» Directive: Reproduce each of the following records without any deviation.

Saved entries
----
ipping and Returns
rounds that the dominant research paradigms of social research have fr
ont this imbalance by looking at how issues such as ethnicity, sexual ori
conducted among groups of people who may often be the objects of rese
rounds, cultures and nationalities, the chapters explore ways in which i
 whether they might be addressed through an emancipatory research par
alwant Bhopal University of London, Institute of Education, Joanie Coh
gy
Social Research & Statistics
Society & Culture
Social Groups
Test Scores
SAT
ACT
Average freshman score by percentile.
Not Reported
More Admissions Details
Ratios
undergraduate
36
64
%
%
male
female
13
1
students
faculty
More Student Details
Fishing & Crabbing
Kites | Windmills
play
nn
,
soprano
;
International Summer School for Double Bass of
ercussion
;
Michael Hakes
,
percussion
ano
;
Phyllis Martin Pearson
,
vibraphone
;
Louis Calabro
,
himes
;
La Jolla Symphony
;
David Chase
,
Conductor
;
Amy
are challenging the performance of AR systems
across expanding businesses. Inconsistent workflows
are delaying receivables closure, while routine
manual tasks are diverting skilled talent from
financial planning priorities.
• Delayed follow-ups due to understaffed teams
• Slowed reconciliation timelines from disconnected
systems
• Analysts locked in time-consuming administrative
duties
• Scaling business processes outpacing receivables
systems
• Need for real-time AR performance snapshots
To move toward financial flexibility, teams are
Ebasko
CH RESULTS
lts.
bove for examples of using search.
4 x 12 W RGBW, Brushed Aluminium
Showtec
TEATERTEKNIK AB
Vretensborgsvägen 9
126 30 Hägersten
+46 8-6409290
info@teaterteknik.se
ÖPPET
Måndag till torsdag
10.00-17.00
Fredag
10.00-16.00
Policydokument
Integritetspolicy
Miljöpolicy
----
» Response to the exercise:
ipping and Returns
rounds that the dominant research paradigms of social research have fr
ont this imbalance by looking at how issues such as ethnicity, sexual ori
conducted among groups of people who may often be the objects of rese
rounds, cultures and nationalities, the chapters explore ways in which i
 whether they might be addressed through an emancipatory research par
alwant Bhopal University of London, Institute of Education, Joanie Coh
gy
Social Research & Statistics
Society & Culture
Social Groups
Test Scores
SAT
ACT
Average freshman score by percentile.
Not Reported
More Admissions Details
Ratios
undergraduate
36
64
%
%
male
female
13
1
students
faculty
More Student Details
Fishing & Crabbing
Kites | Windmills
play
nn
,
soprano
;
International Summer School for Double Bass of
ercussion
;
Michael Hakes
,
percussion
ano
;
Phyllis Martin Pearson
,
vibraphone
;
Louis Calabro
,
himes
;
La Jolla Symphony
;
David Chase
,
Conductor
;
Amy
are challenging the performance of AR systems
across expanding businesses. Inconsistent workflows
are delaying receivables closure, while routine
manual tasks are diverting skilled talent from
financial planning priorities.
• Delayed follow-ups due to understaffed teams
• Slowed reconciliation timelines from disconnected
systems
• Analysts locked in time-consuming administrative
duties
• Scaling business processes outpacing receivables
systems
• Need for real-time AR performance snapshots
To move toward financial flexibility, teams are
Ebasko
CH RESULTS
lts.
bove for examples of using search.
4 x 12 W RGBW, Brushed Aluminium
Showtec
TEATERTEKNIK AB
Vretensborgsvägen 9
126 30 Hägersten
+46 8-6409290
info@teaterteknik.se
ÖPPET
Måndag till torsdag
10.00-17.00
Fredag
10.00-16.00
Policydokument
Integritetspolicy
Miljöpolicy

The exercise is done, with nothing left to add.